Indications that someone may not be who they say they are:
- Their name and the name embedded in their email address does not match.
- Obvious spelling and grammar errors.
- The online profile suddenly disappears from the dating site.
- They pledge their love way too quickly.
- They ask you to send or receive money/packages.
- They need money right away due to a medical or family emergency.
- They need a Visa or plane tickets.
- They claim a business opportunity arose that was too good to turn down, and they ask you to wire a loan.
People conducting online imposter scams frequently spin the same lines or tell the same backstory over and over.
That’s where conducting a Google search can be especially helpful. If an online love interest starts making declarations of undying devotion and churning out love poems, search some of the lines on the Internet and see where they’ve been used before. The expressions and pet phrases that online catfishers use are frequently recycled.
Common phrases include:
- My child is being cared for by a nanny or guardian.

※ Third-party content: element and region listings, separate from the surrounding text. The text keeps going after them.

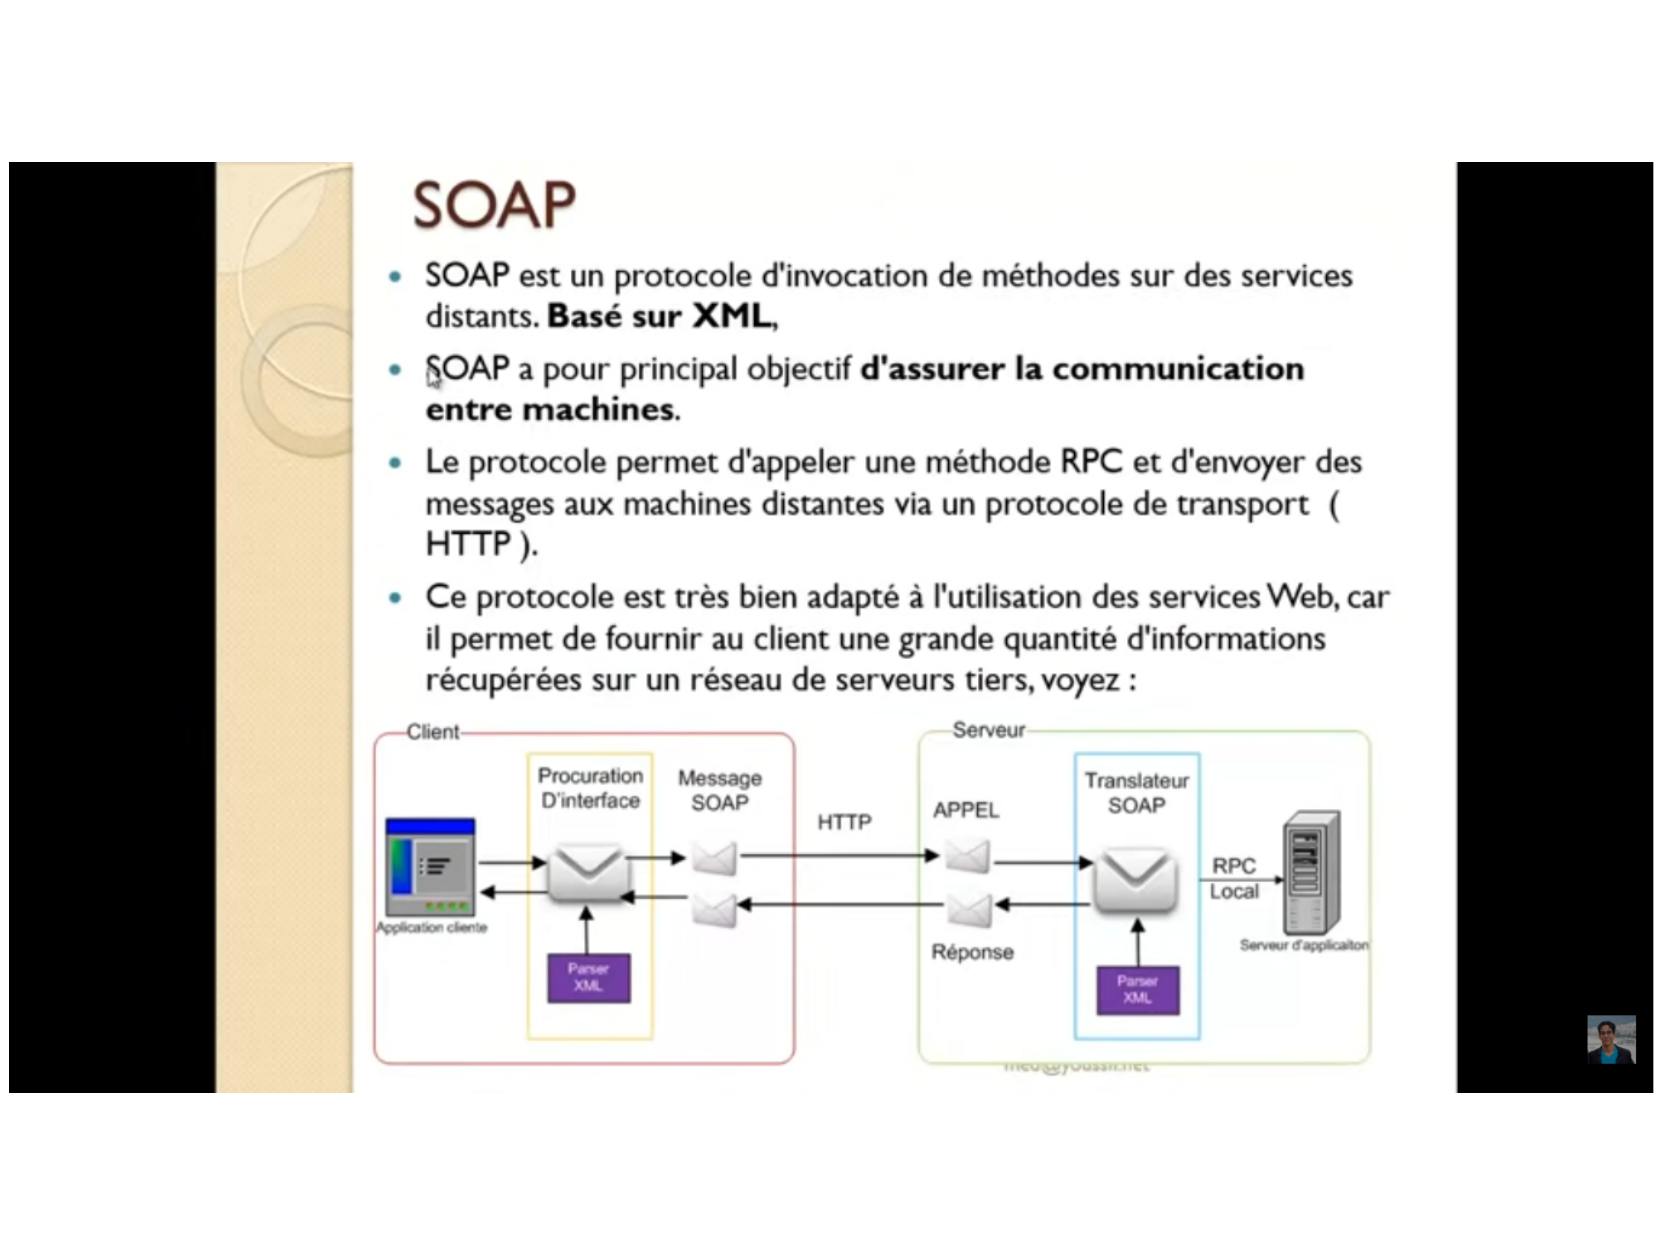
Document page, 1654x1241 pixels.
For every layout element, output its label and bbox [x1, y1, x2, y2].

picture [9, 162, 1654, 1093]
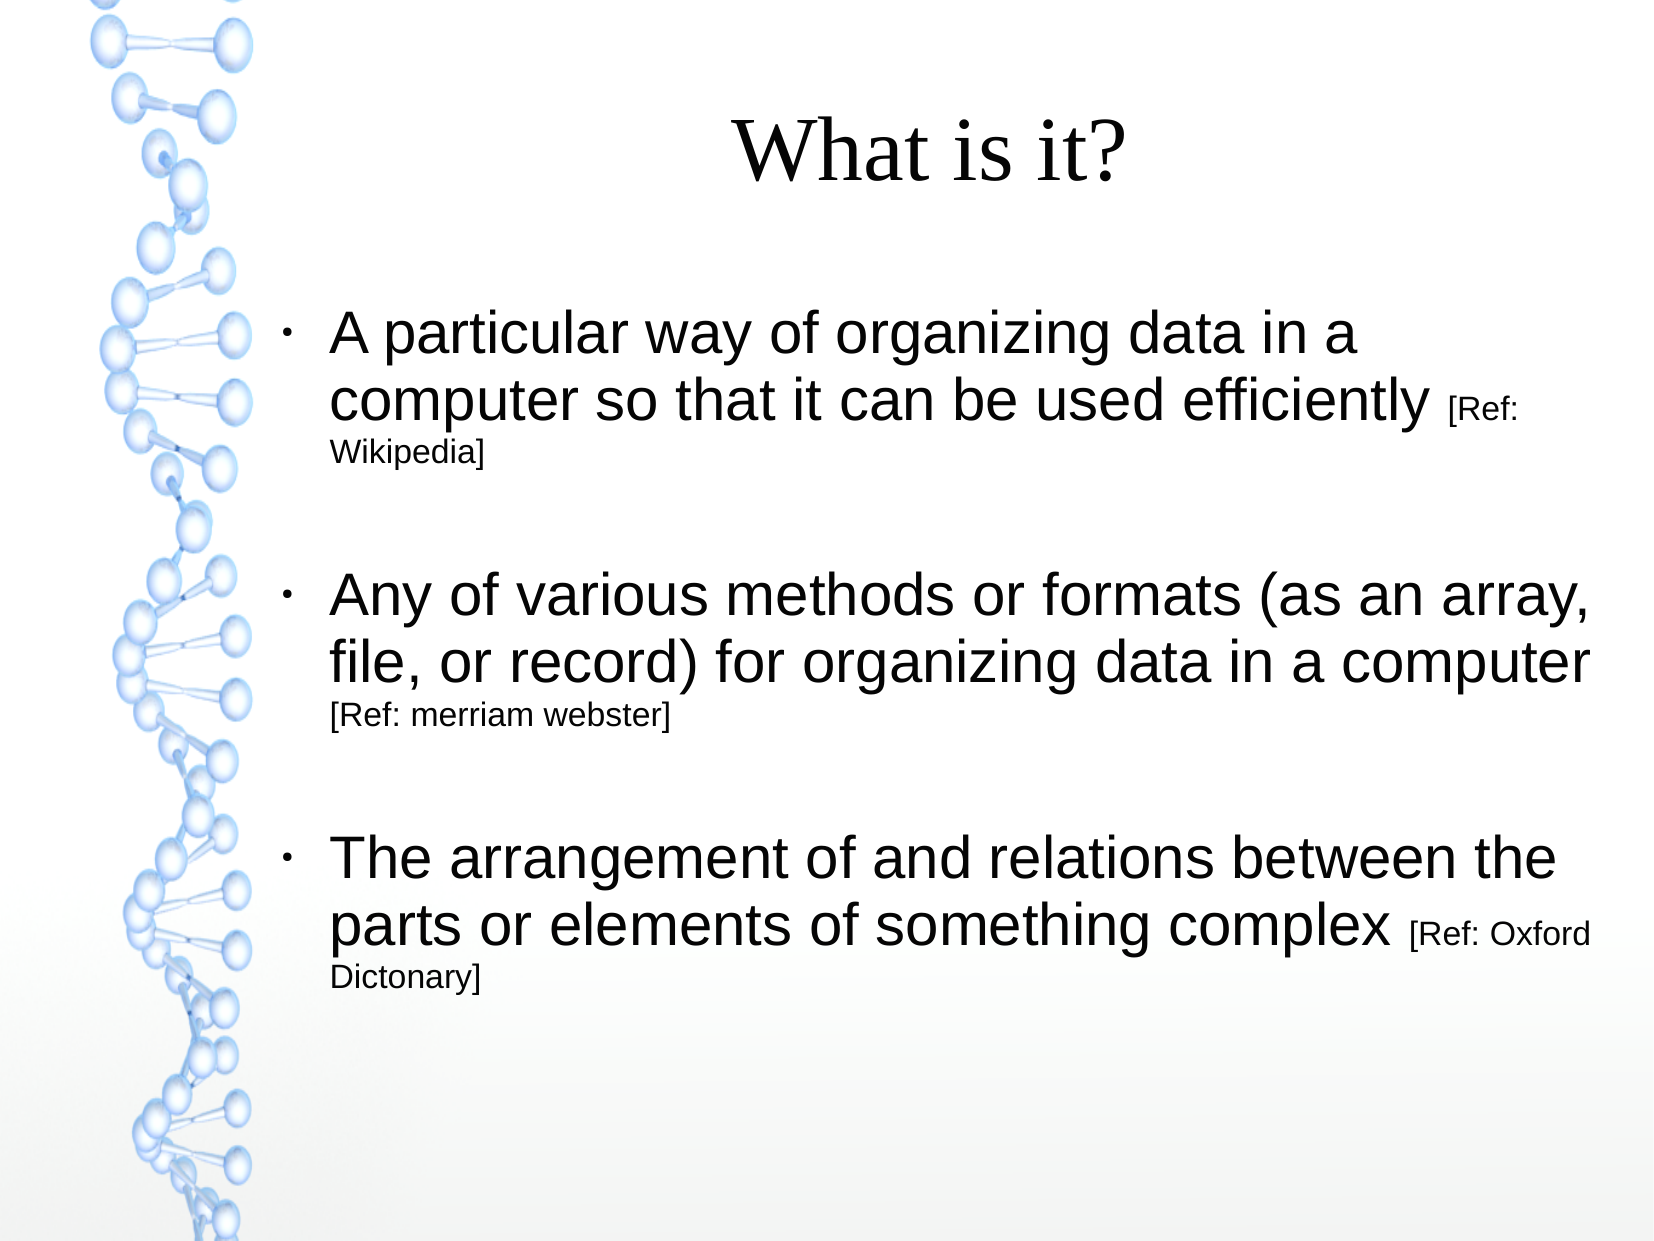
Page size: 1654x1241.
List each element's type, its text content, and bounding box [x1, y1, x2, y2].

list A particular way of organizing data in a computer so that it can be used efficiently [Ref: Wikipedia] Any of various methods or formats (as an array, file, or record) for organizing data in a computer [Ref: merriam webster] The arrangement of and relations between the parts or elements of something complex [Ref: Oxford Dictonary] [265, 299, 1595, 1019]
picture [0, 0, 1654, 1241]
title What is it? [265, 47, 1595, 252]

- My wife or husband is dead.
- My child is already calling you “mom” or “dad.”
- You are my love or my darling.
- I cannot wait to be with you.
A legitimate love interest will understand if you ask for proof they are for real.
Request a customized photo. Ask them to hold today’s newspaper or a book you have both read in the photo. Next, conduct an online search of any photos they’ve already provided.
If using Bing, choose “Search by Image” by clicking the camera icon under the image search subsection. If using Google, do an image search. If the search results indicate something suspicious, it’s time to lay the evidence on the table. Don’t be surprised if they admit they are a scammer but “have fallen in love for real.” That’s just another tactic, and a heavily recycled one.
What you can do:
- As difficult as it may be, cease all communication.
- Block attempts to resume contact via email, text, or phone. Above all, resist the temptation to physically locate and confront the person you’ve been corresponding with. Turn over everything, including copies of correspondence, to law enforcement and let them investigate.
- If you met on a dating site, contact the site administrator, and let them know.
- If you met on social media, lock down your account.
- New “friend requests” could be the same scammer or one of their associates.
- Screen incoming calls and don’t answer any callers you don’t immediately recognize; let it go to voicemail.
- If possible, change your phone number and make it non-public.
Romance scams hit twice: once in the heart, and then in the pocketbook.
- If your bank or credit accounts were used, contact the bank and credit provider and the Social Security Administration.
- Put a credit alert or freeze on your accounts.
- Get a free copy of your credit report and look for accounts you don’t recognize. Make a report with the FBI’s Internet Crime Complaint Center: www.Ic3.gov and the FTC’s Bureau of Consumer Protection: www.consumer.ftc.gov.
- Or, call the FTC: 877-382-4357.
What we can all do together:
- Educate and promote awareness about online romance scams, so people can identify scams and report them.
- Report and encourage others to report online romance scams. The more reports of these scams, the more resources will be dedicated to preventing them in the future.